Quali sono i momenti quotidiani della verità per una persona con disabilità che voglia liberarsi del suo ruolo sociale predefinito per affermare un ruolo proprio autentico di “soggetto capace di realizzazione”?
Secondo me la persona con disabilità non deve considerarsi disabile. Sul piano dell’atteggiamento mentale l’individuo deve scegliere dove collocare la sua disabilità. Se la posiziona fuori da sé e dalla sua mente, si percepirà come una persona con disabilità. Col tempo si renderà conto che le persone la tratteranno sempre meno da disabile. È un processo lento che certamente richiede tempo. Se invece la persona fa della disabilità una questione identitaria e posiziona la disabilità dentro di sé, allora verrà sempre riconosciuta come disabile perché è lei la prima ad aver interiorizzato questa etichetta e a vedersi così. Questo non vuol dire occultare la propria disabilità ma considerarla una parte delle proprie caratteristiche: io sono maschio, sono interista, sono un consulente, sono alto 1,87 e ho una disabilità.
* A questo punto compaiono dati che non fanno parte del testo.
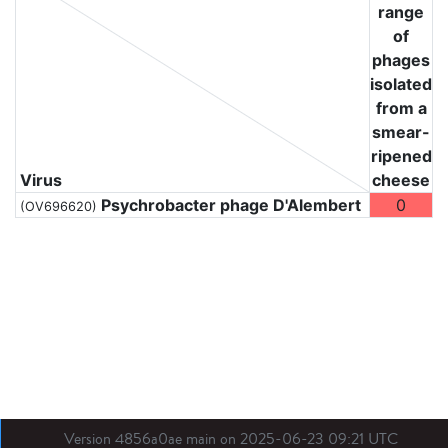
range
of
phages
isolated
from a
smear-
ripened
Virus
cheese
Psychrobacter phage D'Alembert
0
(OV696620)
Version 4856a0ae main on 2025-06-23 09:21 UTC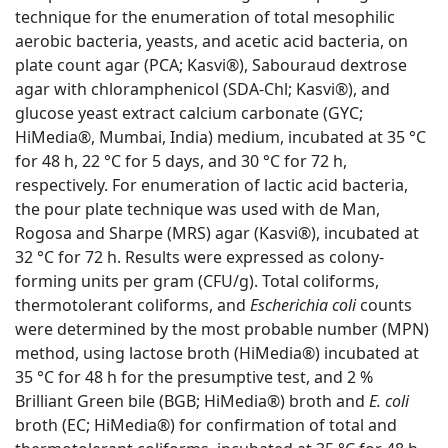
technique for the enumeration of total mesophilic
aerobic bacteria, yeasts, and acetic acid bacteria, on
plate count agar (PCA; Kasvi®), Sabouraud dextrose
agar with chloramphenicol (SDA-Chl; Kasvi®), and
glucose yeast extract calcium carbonate (GYC;
HiMedia®, Mumbai, India) medium, incubated at 35 °C
for 48 h, 22 °C for 5 days, and 30 °C for 72 h,
respectively. For enumeration of lactic acid bacteria,
the pour plate technique was used with de Man,
Rogosa and Sharpe (MRS) agar (Kasvi®), incubated at
32 °C for 72 h. Results were expressed as colony-
forming units per gram (CFU/g). Total coliforms,
thermotolerant coliforms, and
Escherichia coli
counts
were determined by the
m
ost
p
robable
n
umber (MPN)
method, using lactose broth (HiMedia®) incubated at
35 °C for 48 h for the presumptive test, and 2 %
Brilliant Green bile (BGB; HiMedia®) broth and
E. coli
broth (EC; HiMedia®) for confirmation of total and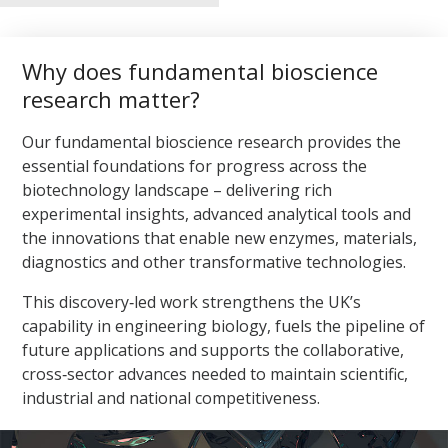
microbiomes using mobile genetic elements, synthetic
biology and environmental genomics.
Why does fundamental bioscience
Applications span CO₂ bioconversion, waste valorisation,
environmental remediation, and the development of stable
research matter?
production strains. This systems‑level approach allows us
to design microbial communities that perform reliably in
Our fundamental bioscience research provides the
real‑world environments, supporting net‑zero innovation
essential foundations for progress across the
and next‑generation biomanufacturing.
biotechnology landscape – delivering rich
experimental insights, advanced analytical tools and
the innovations that enable new enzymes, materials,
diagnostics and other transformative technologies.
This discovery‑led work strengthens the UK’s
capability in engineering biology, fuels the pipeline of
future applications and supports the collaborative,
cross‑sector advances needed to maintain scientific,
industrial and national competitiveness.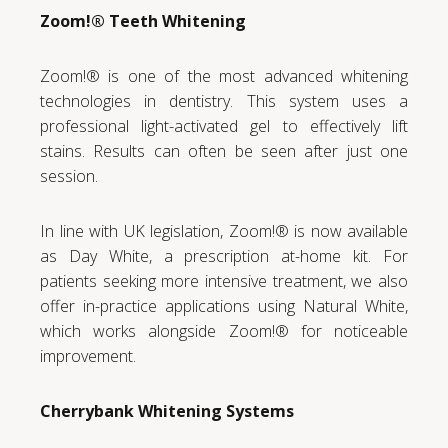
Zoom!® Teeth Whitening
Zoom!® is one of the most advanced whitening
technologies in dentistry. This system uses a
professional light-activated gel to effectively lift
stains. Results can often be seen after just one
session.
In line with UK legislation, Zoom!® is now available
as Day White, a prescription at-home kit. For
patients seeking more intensive treatment, we also
offer in-practice applications using Natural White,
which works alongside Zoom!® for noticeable
improvement.
Cherrybank Whitening Systems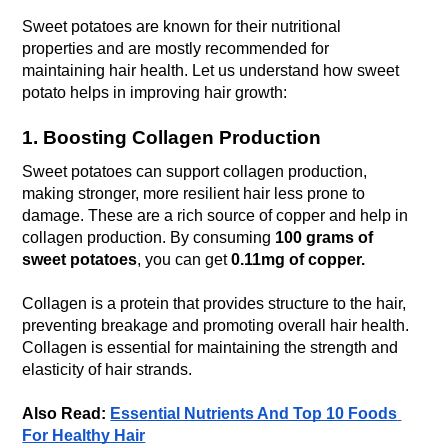
Sweet potatoes are known for their nutritional 
properties and are mostly recommended for 
maintaining hair health. Let us understand how sweet 
potato helps in improving hair growth:
1. Boosting Collagen Production
Sweet potatoes can support collagen production, 
making stronger, more resilient hair less prone to 
damage. These are a rich source of copper and help in 
collagen production. By consuming 
100 grams of 
sweet potatoes
, you can get 
0.11mg of copper.
Collagen is a protein that provides structure to the hair, 
preventing breakage and promoting overall hair health. 
Collagen is essential for maintaining the strength and 
elasticity of hair strands.
Also Read: 
Essential Nutrients And Top 10 Foods 
For Healthy Hair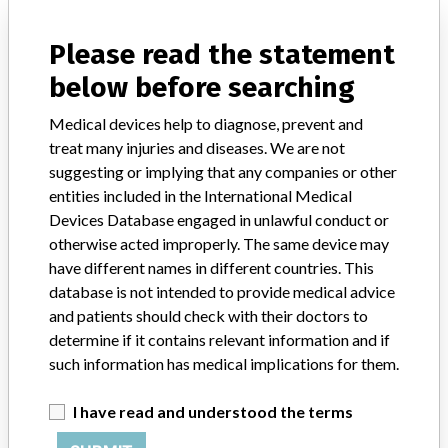
Marking Pad, Sterile
Please read the statement
Model / Serial
below before searching
2010-12-09, 2013-02-23, 2013-08-12, 2013-09-24.
Medical devices help to diagnose, prevent and
Product Classification
Ophthalmic Devices
treat many injuries and diseases. We are not
suggesting or implying that any companies or other
Device Class
1
entities included in the International Medical
Devices Database engaged in unlawful conduct or
Implanted device?
No
otherwise acted improperly. The same device may
have different names in different countries. This
Distribution
Worldwide distribution including USA Canada, England, Sweden,
database is not intended to provide medical advice
Saudi Arabia, England, Hong Kong, Belgium and Israel.
and patients should check with their doctors to
determine if it contains relevant information and if
Product Description
such information has medical implications for them.
Eagle Labs Corneal Marking Pad, Gentian Violet, REF 63-001,
Sterile. For use in ophthalmic surgery.
I have read and understood the terms
Manufacturer
Aspen Surgical Products, Inc.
Io non sono la mia disabilità. È anche importante considerare che lavoratrici e lavoratori hanno una responsabilità anche verso le altre persone che stanno ancora cercando un lavoro. Se una persona con disabilità non si impegna sul posto di lavoro allora un pensiero di generalizzazione potrebbe influenzare la scelta dell’azienda nei successivi processi di reclutamento e selezione.
Quanta strada deve fare l’Italia per essere pronta ad assegnare un ruolo di leadership politica, aziendale, sociale a una persona con disabilità?
Non dobbiamo vedere le persone come soggetti da tutelare, incapaci di autodeterminazione ma come persone che possono autodeterminarsi e decidere il proprio percorso e magari, se dotate del giusto talento, capaci di prendere decisioni aziendali ricoprendo anche posizioni di responsabilità manageriale. La strada è lunga ma è una strada che devono fare in primo luogo le persone con disabilità. Quando a un certo punto della mia malattia io camminavo ancora, appoggiato a un badante andai in visita presso l’ufficio di un investor relation officer di una grande banca italiana per condividere i risultati di una ricerca sulle percezioni che i portatori di interesse avevano del suo istituto. La persona che dovevo incontrare per la prima volta mi stava aspettando fuori dalla saletta riunioni insieme all’assistente. Quando mi vide arrivare appoggiato al badante mi guardò attonito chiedendosi cosa stesse succedendo. Entrai nella saletta, salutai, accesi il computer e cominciai a parlare dei risultati della ricerca. Pochi minuti dopo la disabilità non era più sul tavolo. In sala 2 professionisti parlavano della percezione degli stakeholder. Se le persone con disabilità assumono questo atteggiamento più frequentemente e più solidamente, possono col tempo cominciare a essere considerate anche come candidate potenziali per ruoli manageriali. Questo processo di empowerment va senz’altro sostenuto e promosso.
Riccardo Taverna, chairman di WeGlad e consulente di Freebly, è uno dei leader italiani del cambiamento nella direzione della sostenibilità ambientale, economica e sociale. Speaker e moderatore di eventi ecosistemici sui temi dell’inclusività, ha concepito un modello originale di definizione e integrazione di bisogni individuali e organizzativi nel disability management.